A faithful copy of the entries, without any pictures, is what is needed here.

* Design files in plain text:
======
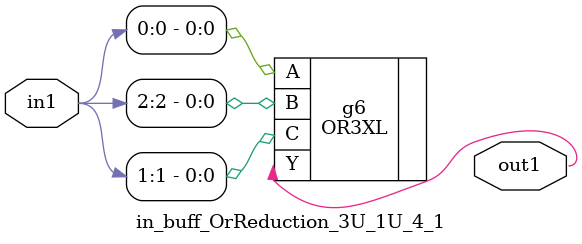
<source format=v>
`timescale 1ps / 1ps


module in_buff_OrReduction_3U_1U_4_1(in1, out1);
  input [2:0] in1;
  output out1;
  wire [2:0] in1;
  wire out1;
  OR3XL g6(.A (in1[0]), .B (in1[2]), .C (in1[1]), .Y (out1));
endmodule



</source>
======
* Answer section:
<source format=v>
`timescale 1ps / 1ps


module in_buff_OrReduction_3U_1U_4_1(in1, out1);
  input [2:0] in1;
  output out1;
  wire [2:0] in1;
  wire out1;
  OR3XL g6(.A (in1[0]), .B (in1[2]), .C (in1[1]), .Y (out1));
endmodule



</source>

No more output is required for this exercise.